Inspiré directement du “mythique” Tudor Oysterdate des années 1970, ce chronographe automatique a été minutieusement revisité jusque dans ses moindres détails. Sa taille a été adaptée, passant des 40mm du modèle original aux 42mm actuels et son design, s’il conserve les lignes ergonomiques et sportives essentielles de la pièce d’origine, a été subtilement retouché. Le visage est resté parfaitement reconnaissable: un cadran gris, noir ou noir et gris, souligné de détails orange, des index blancs pentagonaux travaillés de façon à en accentuer l’effet tridimensionnel. La couronne centrale s’est vue dotée d’un renfort de protection, et les flancs de la lunette tournante comme les couronnes ont été finement moletés. Et les attaches du bracelet ont été totalement revues de façon à offrir la possibilité nouvelle de passer le Tudor Heritage Chrono au poignet soit sur un bracelet en acier, avec fermoir de sécurité, soit sur un nouveau bracelet en toile, tissé de bandes noires, grises et orange, et dont la boucle est directement inspirée des ceintures de sécurité de l’époque.
TUDOR HERITAGE CHRONO
La cohérence de cette nouvelle stratégie – puiser aux sources pour mieux se renouveler – est encore renforcée par les nouvelles lignes de la gamme Glamour, sortie l’année dernière, et tout particulièrement par les modèles Tudor Glamour Date et Tudor Glamour Double Date. Ce ne sont plus les années 1970 mais les années 1960 qui sont ici revisitées. Caractérisées d’emblée par une double lunette étagée sur deux niveaux, dotées de cadrans classiques guillochés en circulaire, d’un compteur petite seconde délicatement frappé de la rose Tudor stylisée, d’aiguilles feuilles évidées, d’un quantième à double guichet et d’une glace saphir bombée, les nombreuses variations de ces élégantes montres masculines arborent une taille de 42mm, sont étanches à 100m et sont équipées de mouvements mécaniques à remontage automatique.
TUDOR GLAMOUR DATE-DAY
Pour le long terme
Ce renouvellement en profondeur de l’offre de Tudor et son repositionnement très nettement dessiné et affirmé, est soutenu par une compétitivité certaine en termes de prix: entre 1’000€ et 3’000€ selon les modèles et les exécutions (l’intégralité de l’offre Tudor est en acier ou en bicolore et à 100% mécanique), soit un rapport qualité/prix exceptionnel pour le segment “Premium” auquel appartient Tudor. D’autant plus que, adossée aux réseaux de Rolex, Tudor offre à sa clientèle un dense réseau de services après-vente d’une qualité et d’une efficacité rares, garanti qui plus est sur le très long terme.

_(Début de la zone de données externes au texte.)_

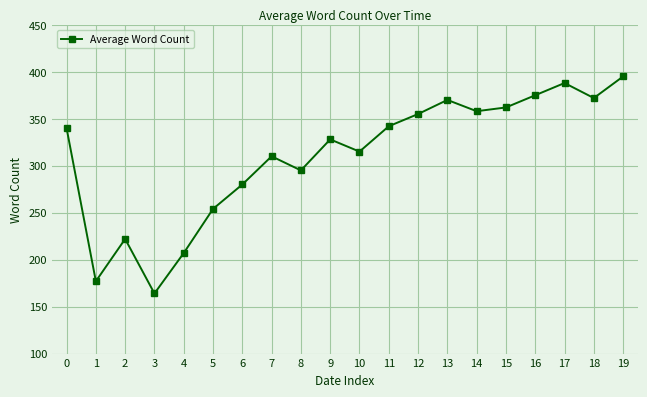

Which category has the lowest value across all series?

3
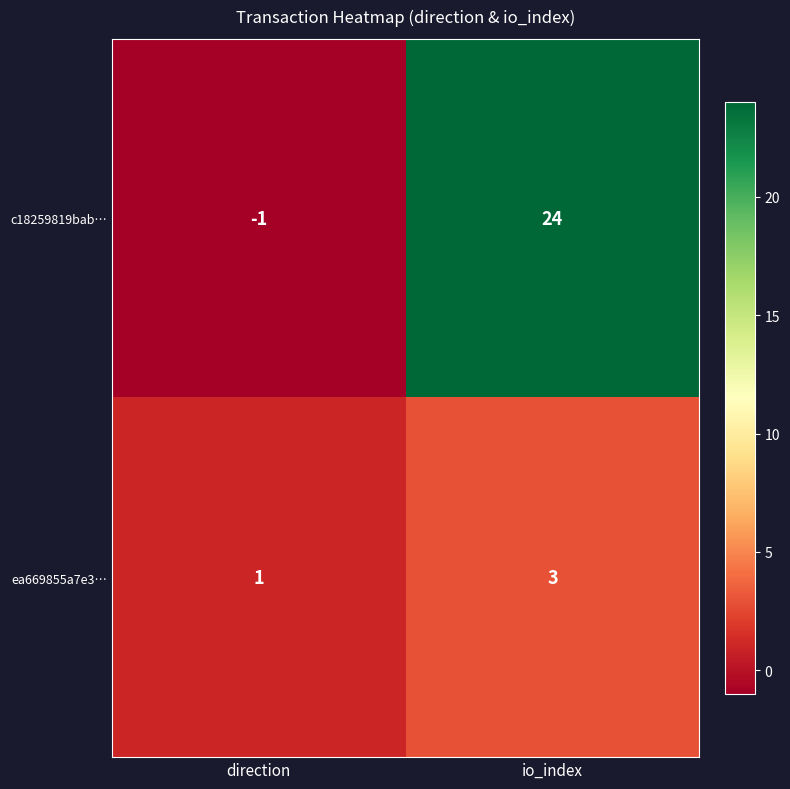

What is the sum of all ea669855a7e3… values?

4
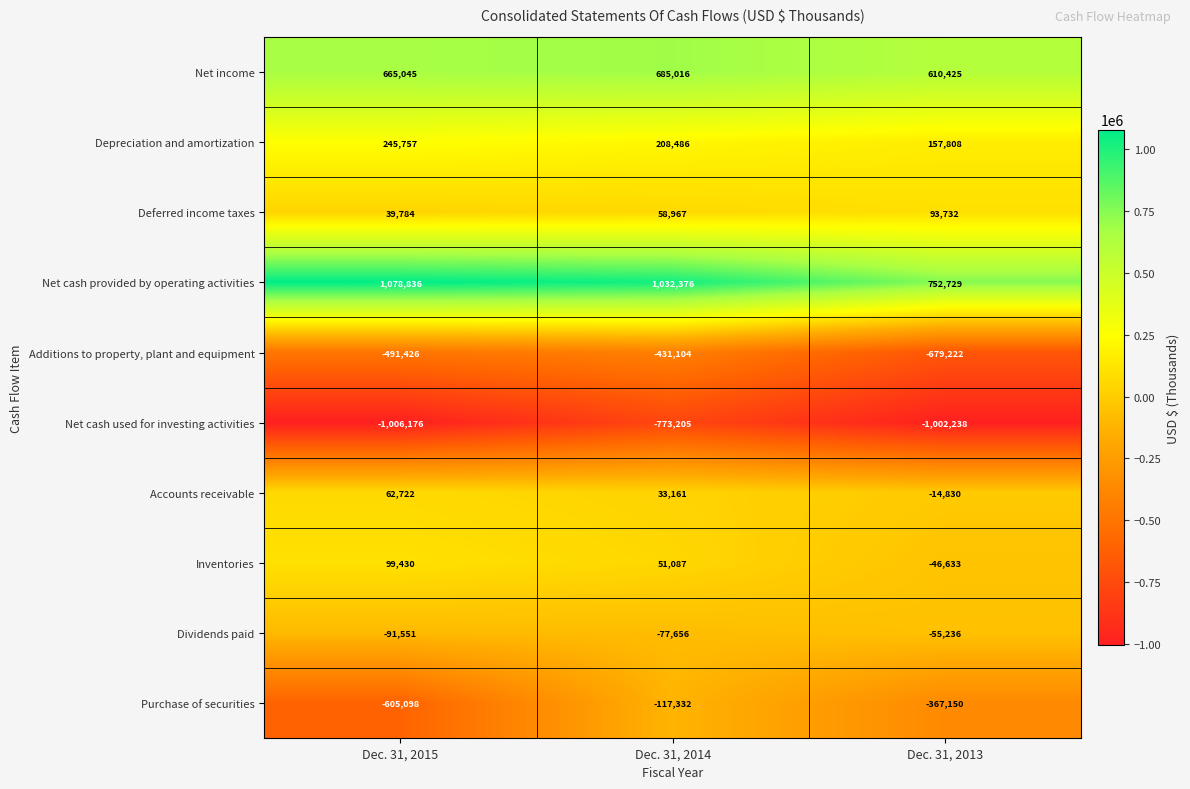

Between Dec. 31, 2015 and Dec. 31, 2013, which series saw the biggest shift?

Net cash provided by operating activities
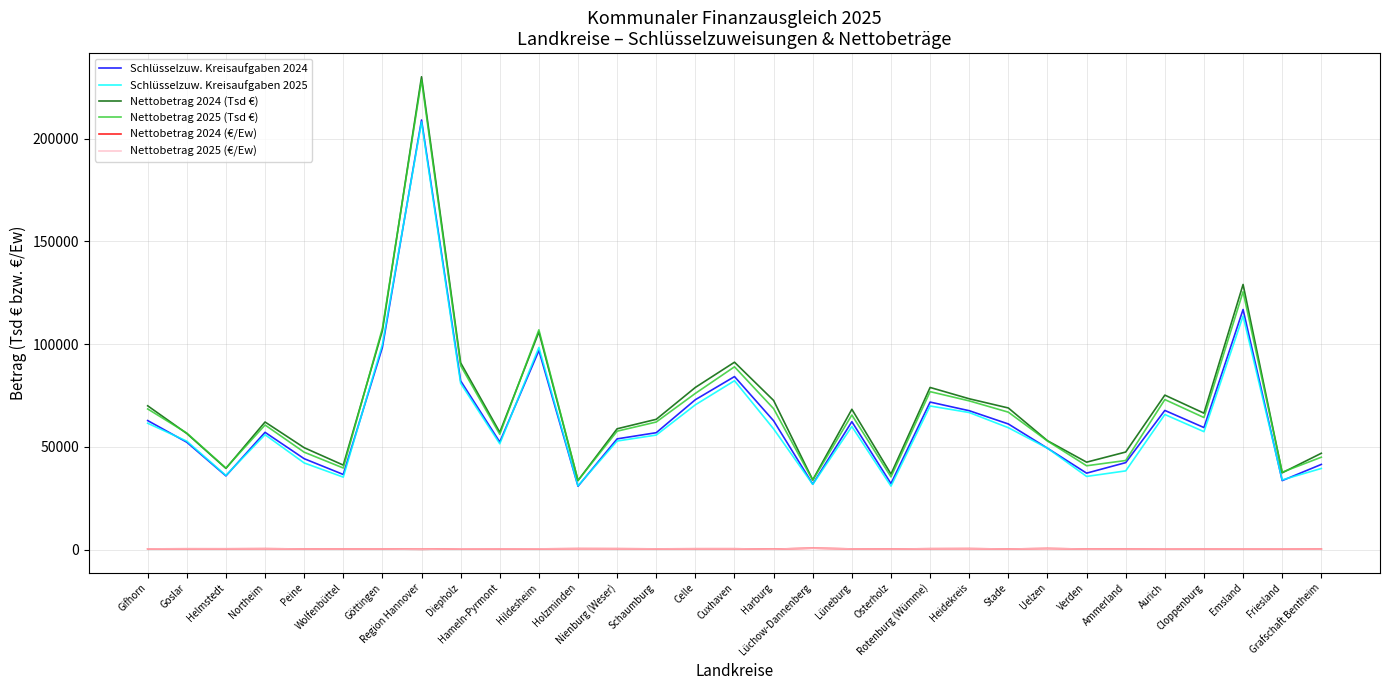

What is the difference between the Nettobetrag 2025 (Tsd €) values at Heidekreis and Celle?

3649.0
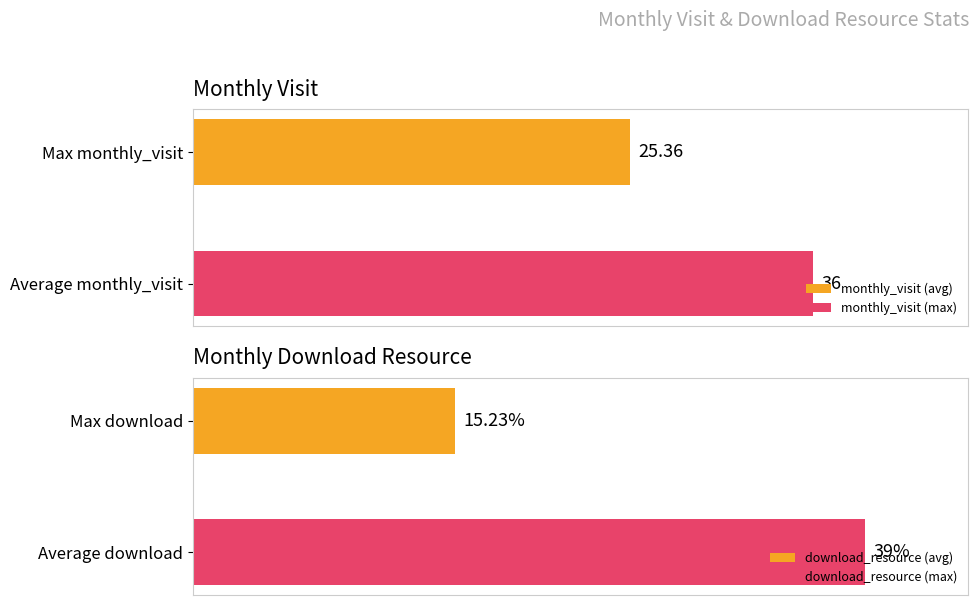

Are the bars grouped side by side (vs. stacked)?

Yes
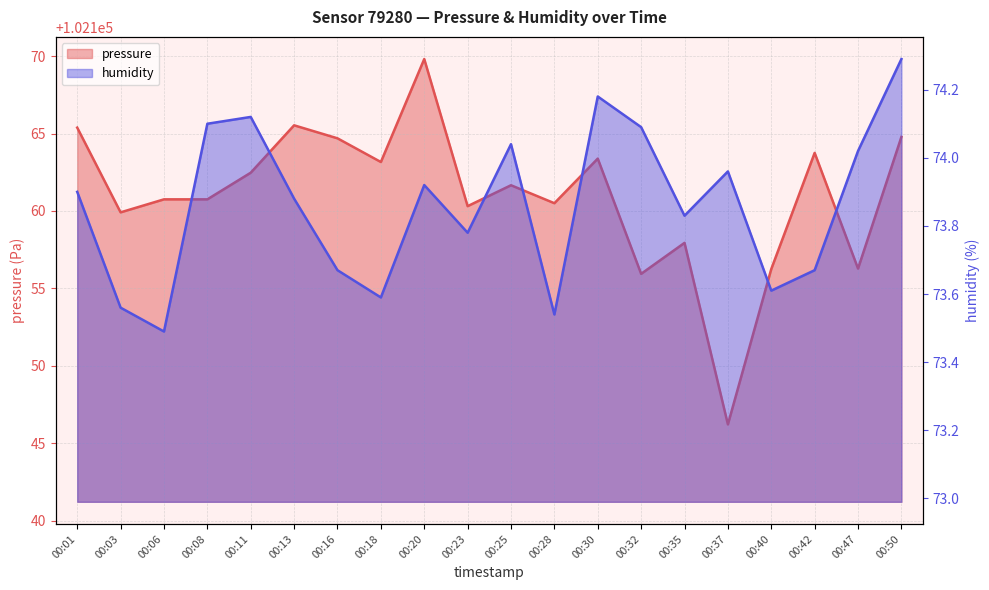

List the labels in order of humidity value, largest first.

00:50, 00:30, 00:11, 00:08, 00:32, 00:25, 00:47, 00:37, 00:20, 00:01, 00:13, 00:35, 00:23, 00:16, 00:42, 00:40, 00:18, 00:03, 00:28, 00:06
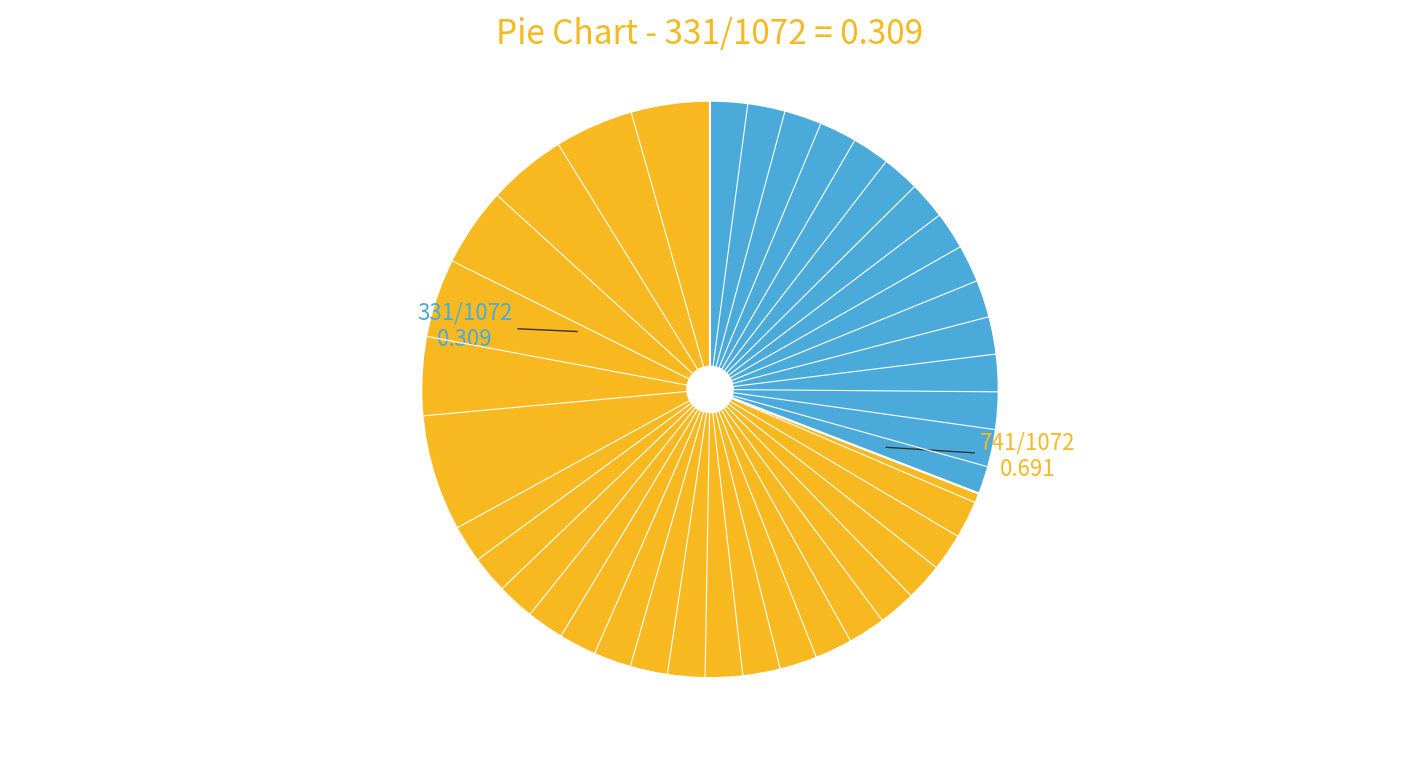

Does any single category account for the majority?

Yes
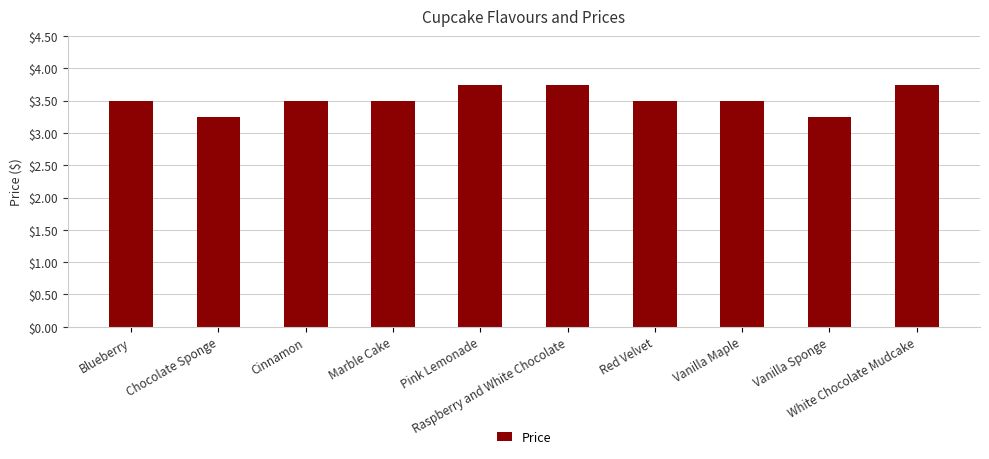

What is the value of the 3rd bar from the left?

3.5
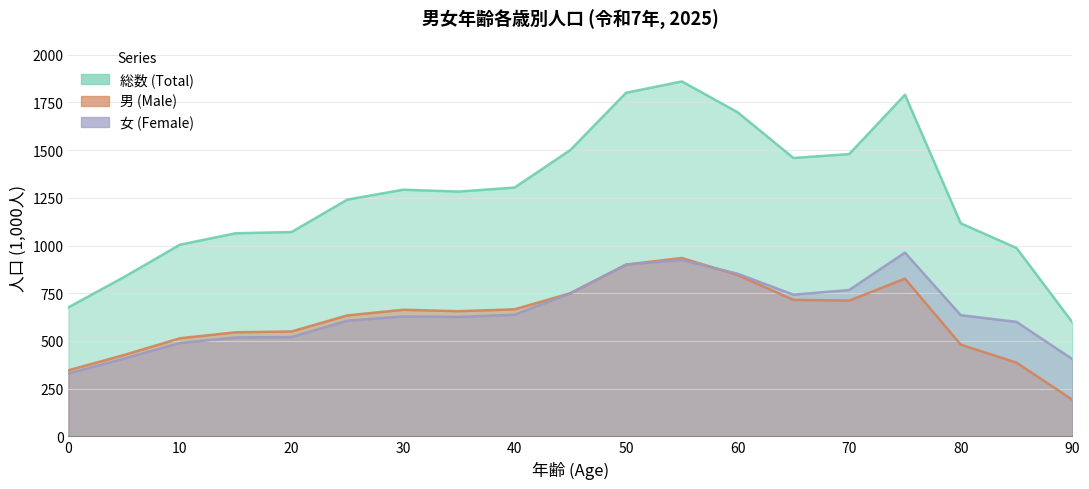

What is the difference between the second highest and second lowest values in the 男 (Male) series?

553.3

Avec ce repositionnement affirmé avec vigueur, dans ce nouvel environnement bien distinct, avec ce choix de retour aux fondamentaux historiques de la marque, revisités dans un esprit très contemporain, Tudor s’est donné les moyens de réoccuper la place singulière qui est la sienne. A l’heure où, suite à la crise, le consommateur est devenu plus attentif aux offres qui lui sont faites, plus sensible au long terme et à la qualité, la proposition de Tudor devrait naturellement trouver un large écho.